BRANO RIPORTATO:
____

Sono al cellulare con un caro amico, che vuole sapere in tempo reale come stanno andando le cose. Lui, per cause di forza maggiore, ha dovuto rinunciare alla grande manifestazione. E’ troppo presto. Ma lo rassicuro: “Ci risentiamo dopo. A stasera per un resoconto finale”. Nemmeno il tempo di chiudere la telefonata, ecco dietro di me una voce decisa ma garbata: “Ti raccomando. Dì che siamo in tanti. Fa capire che va tutto bene”.
Arriva da una signora di mezza età, minuta e ricoperta da una grande bandiera del Popolo della Libertà. Il suo è un richiamo, addolcito da un materno sorriso.
Il mondo deve sapere – sembra voler sottolineare la pidiellina dal chiaro accento nordico – che ne abbiamo fatti di chilometri per essere oggi qui. Per riempire questa strada e questo corteo che sembra non avere mai fine.
Finalmente la piazza. Il palco, il discorso del presidente.
Un uomo di mezza età, romano, distinto. Mi guarda, non indugia: “E’ lui il mio leader. Altro che Fini”. Con tono concitato, ma mai fuori dalle righe, tiene a ribadire più volte la forza e il carisma del Cavaliere e al contempo la delusione verso l’illustre assente. Accenna al suo lungo passato di militante. Ora si sente tradito, ma è lì. Poi un cordiale saluto e sparisce velocemente nella folla.

____

DATI FORNITI:
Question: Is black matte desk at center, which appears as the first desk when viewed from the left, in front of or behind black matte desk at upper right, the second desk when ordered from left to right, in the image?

____

ELENCO DEI COMPITI:
a) Trascrivi parola per parola il brano sulla manifestazione, partendo da "Sono al cellulare" e proseguendo fino a "discorso del presidente.".
b) Nel brano sulla manifestazione, per quale motivo la signora con la bandiera raccomanda di dire che sono in tanti? Rispondi in una-tre frasi.
c) Continua, per favore, il brano sulla manifestazione a partire da dopo la sua ultima frase.

RISULTATI ATTESI:
a)
Sono al cellulare con un caro amico, che vuole sapere in tempo reale come stanno andando le cose. Lui, per cause di forza maggiore, ha dovuto rinunciare alla grande manifestazione. E’ troppo presto. Ma lo rassicuro: “Ci risentiamo dopo. A stasera per un resoconto finale”. Nemmeno il tempo di chiudere la telefonata, ecco dietro di me una voce decisa ma garbata: “Ti raccomando. Dì che siamo in tanti. Fa capire che va tutto bene”.
Arriva da una signora di mezza età, minuta e ricoperta da una grande bandiera del Popolo della Libertà. Il suo è un richiamo, addolcito da un materno sorriso.
Il mondo deve sapere – sembra voler sottolineare la pidiellina dal chiaro accento nordico – che ne abbiamo fatti di chilometri per essere oggi qui. Per riempire questa strada e questo corteo che sembra non avere mai fine.
Finalmente la piazza. Il palco, il discorso del presidente.

b) Secondo il brano, la signora sembra voler sottolineare che il mondo deve sapere quanti chilometri hanno percorso per essere lì quel giorno. Erano venuti per riempire la strada e il corteo, che sembra non avere mai fine.

c)
La simpatica e avvenente signora napoletana, accompagnata dal marito, esordisce prima con un largo sorriso. Mi parla della sua Campania e della tragedia dei rifiuti: “C’erano topi, ovunque. Dinanzi a casa mia. Temevo pigliassimo la peste. E’ stato un incubo”. Quella regione, come altre, ha voglia di cambiare. Davvero.
La voce del premier, mentre chiacchieriamo, a questo punto fa addirittura da sottofondo. Il comizio, i titoli dei giornali, gli annunci, l’intero evento mediatico diventano il contorno. Al centro ci sono solo le persone, gente vera che fa il partito. Che non brucia bandiere e non sfascia vetrine, ma che tiene solo a precisare, con la sua massiccia e spensierata presenza, che non c’è plastica nel Pdl. Che dietro quella sigla c’è sempre e tanto di più.
Ed è giusto che qualcuno, prima o poi, se ne faccia una ragione.